- Artigo -
·····
A Idade da Terra, que estreará no Rio
e em São Paulo brevemente, entrará em
choque com várias camadas de público,
despertando seguramente contundentes polêmicas,
dando curso ao escândalo do Festival de Veneza,
quando enfrentei 1.600 telejornalistas mundiais e platéias
corrompidas pelo cinema comercial de Hollywood, da Gaumont
e de outras multinacionais do "audyo vyzual".
Antes da "batalha", quero solicitar, sobretudo
aos yntelektuais que serão implacáveis,
condições para que o combate se desenrole
democraticamente, alimentando mesmo com vômitos
e diarréias o fértil deserto de nossas
"aberturas fygueyrediztas".
Condições:
1) Que o público e críticos, assim como
os funcionários da Embrafylme, fiscalizem a projeção
nos cinemas Caruso (Rio) e Top-Center*.
A Idade da Terra possui ymagem e som de excepcional
qualidade técnyka – já estados nos projetores
de Veneza. Acontece que no Brazyl, forças "ocultas"
(?) sabotam freqüentemente projeções
de filmes nacionais. Lentes dos projetores são
desfocadas. O som é deformado para alto ou baixo.
Bobinas são projetadas fora de ordem. Para que
o públiko veja e ouça bem, é necessário
que as projeções sejam perfeitas na medida
do possível. Somente assim o públiko poderá
curtir o extazextetyko (polytyko) de A Idade da Terra.
Espero que mesmo o eleytorado inimigo exerça
esta patrulhagem junto a todos os cinemas do Brazyl,
onde A Idade e outros filmes brasileiros sejam
exibidos: exigir qualidade na projeção
da Ymagem e do som, procurando identificar as "forças
ocultas" interessadas em impedir o curso ascendente
do cinema Nacyonal popular.
2) Espero que o filme seja criticado pelos intelectuais
com o mínimo de preconceitos que existem em torno,
sub e sobre "Glauber Rocha". São legendas
alimentadas por Deus e pelo Diabo que proclamam aos
4 ventos minhas virtudes e males. Aos 41 anos me vejo
mytyfykado – o que é tragipoetyko – porque o
myto sofre do mal de ser odiado ou amado não
pelo cerne vital (ou medula sexual) mas pelas várias
e diferentes versões que a sociedade constrói
e divulga a seu respeito. Lamento que apenas uma centena
de yntelektuais brasileiros tenham consciência
da importância revolucionária de minha
obrakynematographyka.
·····
- Instrução dada 1 -
Reproduza sem nenhuma alteração as linhas das entradas desde a linha que contém "order: Polypodiales" até a linha que contém "genus: Camissonia", incluindo ambas.
·····
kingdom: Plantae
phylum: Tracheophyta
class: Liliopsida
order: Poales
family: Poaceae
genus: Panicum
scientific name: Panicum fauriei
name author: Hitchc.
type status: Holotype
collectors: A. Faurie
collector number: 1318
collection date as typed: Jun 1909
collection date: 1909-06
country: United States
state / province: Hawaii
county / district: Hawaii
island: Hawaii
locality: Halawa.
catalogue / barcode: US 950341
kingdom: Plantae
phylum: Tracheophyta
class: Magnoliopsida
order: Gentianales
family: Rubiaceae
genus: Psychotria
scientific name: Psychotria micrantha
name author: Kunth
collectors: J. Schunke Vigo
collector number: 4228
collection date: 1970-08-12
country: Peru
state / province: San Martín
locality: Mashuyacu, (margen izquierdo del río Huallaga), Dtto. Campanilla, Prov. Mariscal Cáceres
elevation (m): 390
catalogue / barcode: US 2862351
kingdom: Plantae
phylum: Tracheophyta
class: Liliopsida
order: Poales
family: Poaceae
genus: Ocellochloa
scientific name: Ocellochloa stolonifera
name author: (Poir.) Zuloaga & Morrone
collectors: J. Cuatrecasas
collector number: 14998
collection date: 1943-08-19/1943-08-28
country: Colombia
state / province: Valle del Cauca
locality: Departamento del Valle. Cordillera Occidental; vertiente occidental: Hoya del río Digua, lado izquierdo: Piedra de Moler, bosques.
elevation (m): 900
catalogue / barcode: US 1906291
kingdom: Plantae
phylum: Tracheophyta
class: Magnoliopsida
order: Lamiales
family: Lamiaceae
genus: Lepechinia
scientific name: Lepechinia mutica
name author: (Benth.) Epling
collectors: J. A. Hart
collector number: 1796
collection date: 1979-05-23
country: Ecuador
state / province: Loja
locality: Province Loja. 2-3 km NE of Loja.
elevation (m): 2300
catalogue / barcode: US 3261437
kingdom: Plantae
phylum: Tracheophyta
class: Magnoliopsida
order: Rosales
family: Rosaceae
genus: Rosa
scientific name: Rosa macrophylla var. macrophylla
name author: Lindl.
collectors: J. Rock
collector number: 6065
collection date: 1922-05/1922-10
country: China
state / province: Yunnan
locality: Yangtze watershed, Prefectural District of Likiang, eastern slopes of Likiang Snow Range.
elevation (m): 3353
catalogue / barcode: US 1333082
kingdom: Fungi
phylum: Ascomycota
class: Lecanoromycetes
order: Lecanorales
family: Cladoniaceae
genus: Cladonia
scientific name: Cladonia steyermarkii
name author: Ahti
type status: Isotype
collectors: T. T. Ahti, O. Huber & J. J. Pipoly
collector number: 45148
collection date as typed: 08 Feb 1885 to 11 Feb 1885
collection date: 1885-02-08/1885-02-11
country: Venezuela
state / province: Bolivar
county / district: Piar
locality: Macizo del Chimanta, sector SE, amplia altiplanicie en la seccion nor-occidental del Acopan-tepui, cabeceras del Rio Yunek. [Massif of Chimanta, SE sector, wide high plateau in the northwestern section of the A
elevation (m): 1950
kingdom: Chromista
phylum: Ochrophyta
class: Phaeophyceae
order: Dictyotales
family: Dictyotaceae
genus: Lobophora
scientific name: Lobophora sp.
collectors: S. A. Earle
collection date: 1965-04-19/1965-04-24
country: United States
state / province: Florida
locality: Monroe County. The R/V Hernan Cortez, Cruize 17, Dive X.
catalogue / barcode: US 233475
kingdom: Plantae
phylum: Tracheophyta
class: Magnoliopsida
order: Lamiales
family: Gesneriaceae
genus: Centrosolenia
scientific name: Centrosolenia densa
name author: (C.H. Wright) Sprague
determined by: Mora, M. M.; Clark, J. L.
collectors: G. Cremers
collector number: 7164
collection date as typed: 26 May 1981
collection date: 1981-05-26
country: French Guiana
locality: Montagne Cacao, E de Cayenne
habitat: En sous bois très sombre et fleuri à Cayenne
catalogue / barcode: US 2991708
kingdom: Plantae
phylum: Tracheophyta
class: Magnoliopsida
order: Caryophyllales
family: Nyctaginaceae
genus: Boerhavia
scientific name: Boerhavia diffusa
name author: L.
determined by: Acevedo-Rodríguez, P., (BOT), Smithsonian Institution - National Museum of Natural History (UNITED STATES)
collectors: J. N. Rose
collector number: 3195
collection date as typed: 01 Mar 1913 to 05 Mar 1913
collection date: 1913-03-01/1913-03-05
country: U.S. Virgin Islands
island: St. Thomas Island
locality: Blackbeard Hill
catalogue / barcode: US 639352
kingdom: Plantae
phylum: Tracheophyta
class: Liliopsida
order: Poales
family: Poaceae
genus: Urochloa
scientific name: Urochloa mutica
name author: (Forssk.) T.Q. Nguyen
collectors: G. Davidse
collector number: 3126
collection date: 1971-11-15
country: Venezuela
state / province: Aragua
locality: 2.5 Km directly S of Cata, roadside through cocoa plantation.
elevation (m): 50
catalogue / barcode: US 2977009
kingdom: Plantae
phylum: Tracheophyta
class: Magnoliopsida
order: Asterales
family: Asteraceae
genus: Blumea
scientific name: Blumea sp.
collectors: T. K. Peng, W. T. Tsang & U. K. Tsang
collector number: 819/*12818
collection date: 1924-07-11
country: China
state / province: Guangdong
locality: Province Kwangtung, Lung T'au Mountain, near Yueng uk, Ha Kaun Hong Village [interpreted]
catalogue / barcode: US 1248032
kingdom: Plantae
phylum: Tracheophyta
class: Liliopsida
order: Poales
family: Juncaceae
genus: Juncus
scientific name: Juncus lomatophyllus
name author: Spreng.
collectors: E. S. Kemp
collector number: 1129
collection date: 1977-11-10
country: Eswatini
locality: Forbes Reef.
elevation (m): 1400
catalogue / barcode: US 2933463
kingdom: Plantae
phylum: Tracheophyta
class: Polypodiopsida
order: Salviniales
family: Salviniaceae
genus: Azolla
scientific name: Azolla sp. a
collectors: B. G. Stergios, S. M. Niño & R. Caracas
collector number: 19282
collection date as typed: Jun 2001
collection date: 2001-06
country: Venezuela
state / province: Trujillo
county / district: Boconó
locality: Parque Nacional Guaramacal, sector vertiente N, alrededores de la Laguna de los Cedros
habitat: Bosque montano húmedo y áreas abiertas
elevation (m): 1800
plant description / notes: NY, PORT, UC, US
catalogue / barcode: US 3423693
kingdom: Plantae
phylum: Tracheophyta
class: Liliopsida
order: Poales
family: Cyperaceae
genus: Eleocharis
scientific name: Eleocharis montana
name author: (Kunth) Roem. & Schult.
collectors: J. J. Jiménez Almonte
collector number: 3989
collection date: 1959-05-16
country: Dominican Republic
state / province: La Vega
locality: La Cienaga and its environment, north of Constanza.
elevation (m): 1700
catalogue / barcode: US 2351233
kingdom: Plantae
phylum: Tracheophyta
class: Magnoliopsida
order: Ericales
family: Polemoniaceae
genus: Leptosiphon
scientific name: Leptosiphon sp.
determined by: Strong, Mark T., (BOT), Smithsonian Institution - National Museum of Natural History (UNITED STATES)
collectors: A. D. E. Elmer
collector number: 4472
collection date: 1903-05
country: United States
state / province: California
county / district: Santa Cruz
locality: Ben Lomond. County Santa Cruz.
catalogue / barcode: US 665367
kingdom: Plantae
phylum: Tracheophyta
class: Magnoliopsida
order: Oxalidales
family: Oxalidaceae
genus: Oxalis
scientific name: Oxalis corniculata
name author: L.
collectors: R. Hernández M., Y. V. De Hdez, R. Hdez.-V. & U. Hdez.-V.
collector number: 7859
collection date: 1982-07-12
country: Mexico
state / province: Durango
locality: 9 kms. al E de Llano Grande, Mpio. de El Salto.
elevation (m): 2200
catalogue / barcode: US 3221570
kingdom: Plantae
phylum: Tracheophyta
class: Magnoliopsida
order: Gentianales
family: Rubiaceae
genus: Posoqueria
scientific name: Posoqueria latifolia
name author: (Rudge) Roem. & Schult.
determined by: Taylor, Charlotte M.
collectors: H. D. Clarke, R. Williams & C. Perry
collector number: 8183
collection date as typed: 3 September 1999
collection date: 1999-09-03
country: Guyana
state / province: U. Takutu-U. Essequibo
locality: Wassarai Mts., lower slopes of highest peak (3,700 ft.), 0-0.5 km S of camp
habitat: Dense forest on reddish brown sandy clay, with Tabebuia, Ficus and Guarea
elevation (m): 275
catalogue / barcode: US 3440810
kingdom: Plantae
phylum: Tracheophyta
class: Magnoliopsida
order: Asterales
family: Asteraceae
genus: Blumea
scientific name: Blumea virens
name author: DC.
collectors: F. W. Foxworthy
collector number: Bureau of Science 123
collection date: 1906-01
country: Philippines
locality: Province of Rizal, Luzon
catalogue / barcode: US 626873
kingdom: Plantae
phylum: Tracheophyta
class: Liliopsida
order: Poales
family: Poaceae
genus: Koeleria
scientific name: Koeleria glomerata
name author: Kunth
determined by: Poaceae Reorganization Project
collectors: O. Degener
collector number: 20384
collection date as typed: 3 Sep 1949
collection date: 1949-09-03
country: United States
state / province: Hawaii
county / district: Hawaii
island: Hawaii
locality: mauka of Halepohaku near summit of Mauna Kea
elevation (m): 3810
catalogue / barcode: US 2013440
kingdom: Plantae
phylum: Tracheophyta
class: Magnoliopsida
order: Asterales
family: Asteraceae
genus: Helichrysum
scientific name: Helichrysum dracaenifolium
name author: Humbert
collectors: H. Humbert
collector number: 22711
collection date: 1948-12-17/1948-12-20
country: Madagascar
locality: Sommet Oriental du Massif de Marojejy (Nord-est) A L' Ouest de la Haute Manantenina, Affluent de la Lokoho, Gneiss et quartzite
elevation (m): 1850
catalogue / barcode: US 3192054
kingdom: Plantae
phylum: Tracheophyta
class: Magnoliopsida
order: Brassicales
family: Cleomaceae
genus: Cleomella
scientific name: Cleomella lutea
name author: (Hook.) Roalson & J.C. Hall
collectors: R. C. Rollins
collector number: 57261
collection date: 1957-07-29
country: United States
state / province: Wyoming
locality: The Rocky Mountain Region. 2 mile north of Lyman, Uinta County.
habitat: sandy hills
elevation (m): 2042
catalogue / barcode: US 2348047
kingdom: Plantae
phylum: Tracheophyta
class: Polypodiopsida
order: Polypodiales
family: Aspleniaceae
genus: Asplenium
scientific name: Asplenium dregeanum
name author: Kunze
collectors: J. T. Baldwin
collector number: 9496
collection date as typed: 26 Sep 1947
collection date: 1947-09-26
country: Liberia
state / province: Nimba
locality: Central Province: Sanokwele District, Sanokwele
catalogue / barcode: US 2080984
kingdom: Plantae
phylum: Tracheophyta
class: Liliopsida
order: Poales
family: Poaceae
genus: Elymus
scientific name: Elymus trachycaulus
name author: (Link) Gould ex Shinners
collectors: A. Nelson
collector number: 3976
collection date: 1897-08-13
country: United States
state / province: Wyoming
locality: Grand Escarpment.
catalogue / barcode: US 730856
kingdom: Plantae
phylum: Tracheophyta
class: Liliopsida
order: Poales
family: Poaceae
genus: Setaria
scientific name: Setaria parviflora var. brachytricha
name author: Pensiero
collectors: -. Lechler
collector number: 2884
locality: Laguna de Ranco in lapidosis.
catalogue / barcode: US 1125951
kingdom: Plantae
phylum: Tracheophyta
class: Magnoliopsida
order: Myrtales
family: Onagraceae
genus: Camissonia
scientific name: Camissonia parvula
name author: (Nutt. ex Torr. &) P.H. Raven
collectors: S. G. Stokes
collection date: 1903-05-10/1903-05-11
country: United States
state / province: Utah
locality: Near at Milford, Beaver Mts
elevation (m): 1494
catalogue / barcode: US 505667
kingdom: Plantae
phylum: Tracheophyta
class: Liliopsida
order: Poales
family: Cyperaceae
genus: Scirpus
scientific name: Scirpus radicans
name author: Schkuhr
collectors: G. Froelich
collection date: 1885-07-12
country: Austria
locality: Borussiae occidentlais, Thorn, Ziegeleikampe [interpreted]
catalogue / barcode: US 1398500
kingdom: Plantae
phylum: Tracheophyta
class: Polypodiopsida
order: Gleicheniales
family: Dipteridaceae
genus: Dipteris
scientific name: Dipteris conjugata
·····
- Instrução dada 2 -
Retorne, sem modificar nada, o trecho do artigo que vai de "(?) sabotam freqüentemente" a "Idade da Terra.".

- Solução 1 -
order: Polypodiales
family: Aspleniaceae
genus: Asplenium
scientific name: Asplenium dregeanum
name author: Kunze
collectors: J. T. Baldwin
collector number: 9496
collection date as typed: 26 Sep 1947
collection date: 1947-09-26
country: Liberia
state / province: Nimba
locality: Central Province: Sanokwele District, Sanokwele
catalogue / barcode: US 2080984
kingdom: Plantae
phylum: Tracheophyta
class: Liliopsida
order: Poales
family: Poaceae
genus: Elymus
scientific name: Elymus trachycaulus
name author: (Link) Gould ex Shinners
collectors: A. Nelson
collector number: 3976
collection date: 1897-08-13
country: United States
state / province: Wyoming
locality: Grand Escarpment.
catalogue / barcode: US 730856
kingdom: Plantae
phylum: Tracheophyta
class: Liliopsida
order: Poales
family: Poaceae
genus: Setaria
scientific name: Setaria parviflora var. brachytricha
name author: Pensiero
collectors: -. Lechler
collector number: 2884
locality: Laguna de Ranco in lapidosis.
catalogue / barcode: US 1125951
kingdom: Plantae
phylum: Tracheophyta
class: Magnoliopsida
order: Myrtales
family: Onagraceae
genus: Camissonia

- Solução 2 -
(?) sabotam freqüentemente projeções
de filmes nacionais. Lentes dos projetores são
desfocadas. O som é deformado para alto ou baixo.
Bobinas são projetadas fora de ordem. Para que
o públiko veja e ouça bem, é necessário
que as projeções sejam perfeitas na medida
do possível. Somente assim o públiko poderá
curtir o extazextetyko (polytyko) de A Idade da Terra.